Die Sache ist nicht spruchreif. Für den zweiten Rechtsgang hat der BFH aus Gründen der Prozessökonomie darauf hingewiesen, dass Bodenrichtwerte geeignet sind, wenn sie für eine Bodenrichtwertzone ermittelt sind, in der das Grundstück liegt. Dann könne davon ausgegangen werden, dass das Grundstück nach seinen tatsächlichen Eigenschaften und rechtlichen Gegebenheiten, aufgrund gleicher Struktur und Lage im Zeitpunkt der Bodenrichtwertermittlung ein annähernd gleiches Preisniveau aufweist wie die Grundstücke, deren Lagewert für die Bestimmung des Bodenrichtwerts in dieser Zone herangezogen wurde. Im Streitfall seien grundsätzlich zwei Bodenrichtwerte für die Ableitung des Bodenwerts geeignet. In welchem Umfang das Anliegergrundstück jeweils dem Straßen- oder Platzwert zuzuordnen ist, sei i.R. einer Einzelbewertung (vgl. § 194 BauGB) zu entscheiden.

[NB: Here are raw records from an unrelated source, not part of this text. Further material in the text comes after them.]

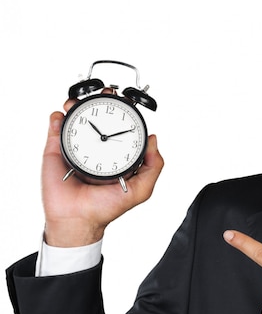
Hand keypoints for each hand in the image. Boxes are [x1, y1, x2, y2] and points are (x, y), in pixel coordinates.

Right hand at [42, 102, 163, 246]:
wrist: (78, 218)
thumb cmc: (106, 207)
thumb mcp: (141, 189)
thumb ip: (153, 166)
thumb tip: (154, 140)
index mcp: (116, 153)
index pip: (121, 127)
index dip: (123, 112)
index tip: (125, 102)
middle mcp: (96, 147)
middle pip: (98, 117)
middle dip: (101, 101)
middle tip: (105, 95)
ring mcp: (75, 146)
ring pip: (75, 118)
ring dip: (77, 105)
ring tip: (79, 102)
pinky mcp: (56, 150)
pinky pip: (55, 127)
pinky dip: (57, 117)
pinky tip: (62, 117)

Die Entscheidung hat insb. Bedeutung für zukünftige Neufassungen der Vorschriften zur Verkehrswertermittlung. Derzeit ist die Neufassung der ImmoWertV in Vorbereitung (ImmoWertV 2021, vgl. ausführlich zum Stand des Verfahrens https://www.bmi.bund.de/SharedDocs/gesetzgebungsverfahren/DE/novellierung-des-wertermittlungsrechts.html). Bei der Erstellung von Gutachten wird der Zeitpunkt der Gültigkeit der ImmoWertV 2021 zu beachten sein.
Fazit: Die Entscheidung gibt Rechtssicherheit für zukünftige Neuordnungen der Vorschriften zur Verkehrswertermittlung. Es ist m.E. empfehlenswert, den Gutachter bei der Beauftragung von Gutachten für Bewertungsstichtage nach Inkrafttreten der ImmoWertV 2021 auf die Entscheidung des BFH hinzuweisen.